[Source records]

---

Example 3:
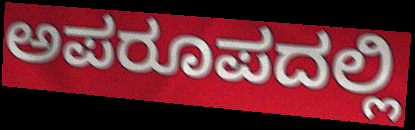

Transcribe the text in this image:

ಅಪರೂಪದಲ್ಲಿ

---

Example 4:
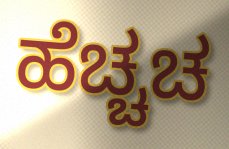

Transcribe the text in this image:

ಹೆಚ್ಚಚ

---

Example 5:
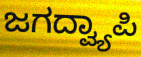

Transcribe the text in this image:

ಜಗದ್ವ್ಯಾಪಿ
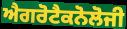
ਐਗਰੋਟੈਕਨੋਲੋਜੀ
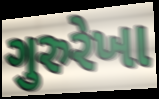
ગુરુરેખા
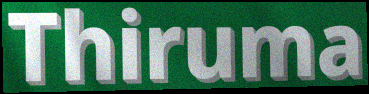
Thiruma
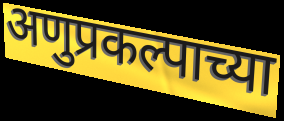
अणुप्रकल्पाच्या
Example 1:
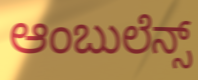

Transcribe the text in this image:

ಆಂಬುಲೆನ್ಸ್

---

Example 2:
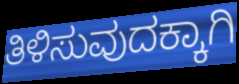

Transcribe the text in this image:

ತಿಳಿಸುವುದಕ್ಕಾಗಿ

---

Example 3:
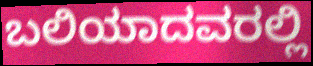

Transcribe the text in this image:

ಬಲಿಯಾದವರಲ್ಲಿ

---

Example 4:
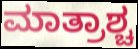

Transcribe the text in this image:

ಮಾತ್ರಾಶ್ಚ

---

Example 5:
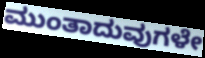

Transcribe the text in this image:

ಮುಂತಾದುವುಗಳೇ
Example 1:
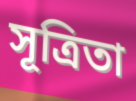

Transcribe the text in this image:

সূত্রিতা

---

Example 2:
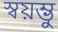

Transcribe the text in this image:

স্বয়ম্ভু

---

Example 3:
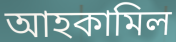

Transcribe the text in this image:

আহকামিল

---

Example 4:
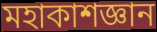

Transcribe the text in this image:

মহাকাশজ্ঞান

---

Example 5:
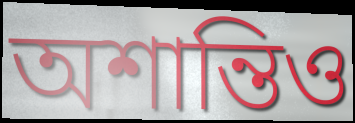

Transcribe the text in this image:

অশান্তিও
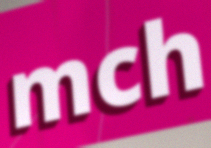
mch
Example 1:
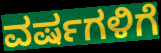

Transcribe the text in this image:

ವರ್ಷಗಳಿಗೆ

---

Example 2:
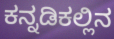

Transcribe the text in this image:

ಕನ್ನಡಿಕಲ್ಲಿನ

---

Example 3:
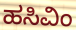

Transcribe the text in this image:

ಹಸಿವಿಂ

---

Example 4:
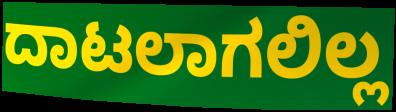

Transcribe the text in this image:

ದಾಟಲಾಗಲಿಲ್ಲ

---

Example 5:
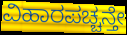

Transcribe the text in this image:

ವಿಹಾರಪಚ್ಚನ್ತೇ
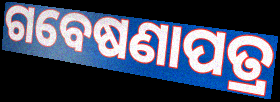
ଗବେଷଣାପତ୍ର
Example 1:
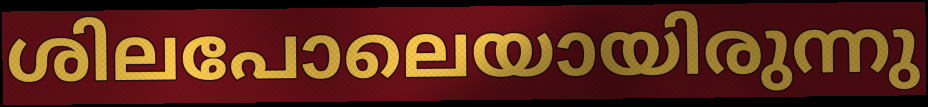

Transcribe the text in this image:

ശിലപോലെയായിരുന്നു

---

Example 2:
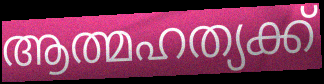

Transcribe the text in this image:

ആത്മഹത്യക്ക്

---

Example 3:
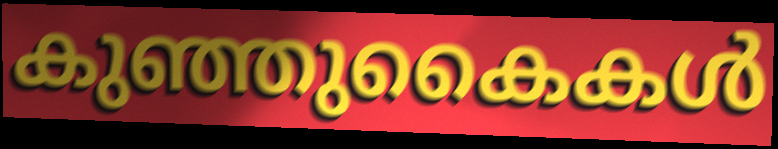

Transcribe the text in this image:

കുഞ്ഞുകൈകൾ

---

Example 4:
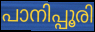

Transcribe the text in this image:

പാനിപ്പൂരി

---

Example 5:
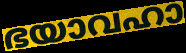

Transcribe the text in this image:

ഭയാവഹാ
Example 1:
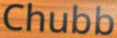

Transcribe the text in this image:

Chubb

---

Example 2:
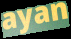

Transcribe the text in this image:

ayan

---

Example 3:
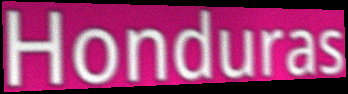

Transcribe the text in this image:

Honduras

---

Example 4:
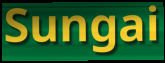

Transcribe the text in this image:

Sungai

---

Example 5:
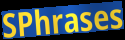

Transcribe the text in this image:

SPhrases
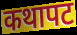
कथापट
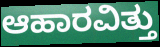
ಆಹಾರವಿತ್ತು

**Stated problem:** Copy out every line of the listing above without changing a word, and omit the pictures.

**Finished task:**
---

Example 3:

Transcribe the text in this image:

ಅಪರೂಪದಲ್ಲಿ

---

Example 4:

Transcribe the text in this image:

ಹೆಚ್ಚಚ

---

Example 5:

Transcribe the text in this image:

ಜಗದ್ವ್ಯಾಪಿ
ਐਗਰੋਟੈਕਨੋਲੋਜੀ
ગુરુરેખા
Thiruma
अणुप्रकल्पाच्या
Example 1:

Transcribe the text in this image:

ಆಂಬುಲೆನ್ಸ್

---

Example 2:

Transcribe the text in this image:

ತಿಳಿಸುವುದಕ್ಕಾಗಿ

---

Example 3:

Transcribe the text in this image:

ಬಲಿಯಾದವರಲ್ಲಿ

---

Example 4:

Transcribe the text in this image:

ಮಾತ್ರಾಶ್ಚ

---

Example 5:

Transcribe the text in this image:

ಮುಂತಾದುವುಗಳೇ
Example 1:

Transcribe the text in this image:

সূত্রিতা

---

Example 2:

Transcribe the text in this image:

স্বয়ম্ভু

---

Example 3:

Transcribe the text in this image:

আহকামিল

---

Example 4:

Transcribe the text in this image:

মহাকাশজ্ঞান

---

Example 5:

Transcribe the text in this image:

অশান্তিও
mch
Example 1:

Transcribe the text in this image:

ವರ್ಷಗಳಿಗೆ

---

Example 2:

Transcribe the text in this image:

ಕನ್ನಡಿಕಲ್ಲಿನ

---

Example 3:

Transcribe the text in this image:

ಹಸಿವಿಂ

---

Example 4:

Transcribe the text in this image:

ದಾಟಲಾಗಲಿಲ್ಲ

---

Example 5:

Transcribe the text in this image:

ವಿಹಾರಪಚ್ಚನ್ತೇ
ଗବେଷଣାପତ୍ର
Example 1:

Transcribe the text in this image:

ശിലപോലെയായിരുന്നു

---

Example 2:

Transcribe the text in this image:

ആത്മഹത്യക്ക്

---

Example 3:

Transcribe the text in this image:

കുഞ്ഞുകൈകൾ

---

Example 4:

Transcribe the text in this image:

പാനിപ്പൂരി

---

Example 5:

Transcribe the text in this image:

ഭയാവഹാ
Example 1:

Transcribe the text in this image:

Chubb

---

Example 2:

Transcribe the text in this image:

ayan

---

Example 3:

Transcribe the text in this image:

Honduras

---

Example 4:

Transcribe the text in this image:

Sungai

---

Example 5:

Transcribe the text in this image:

SPhrases
कथापट
ಆಹಾರವಿತ್ತು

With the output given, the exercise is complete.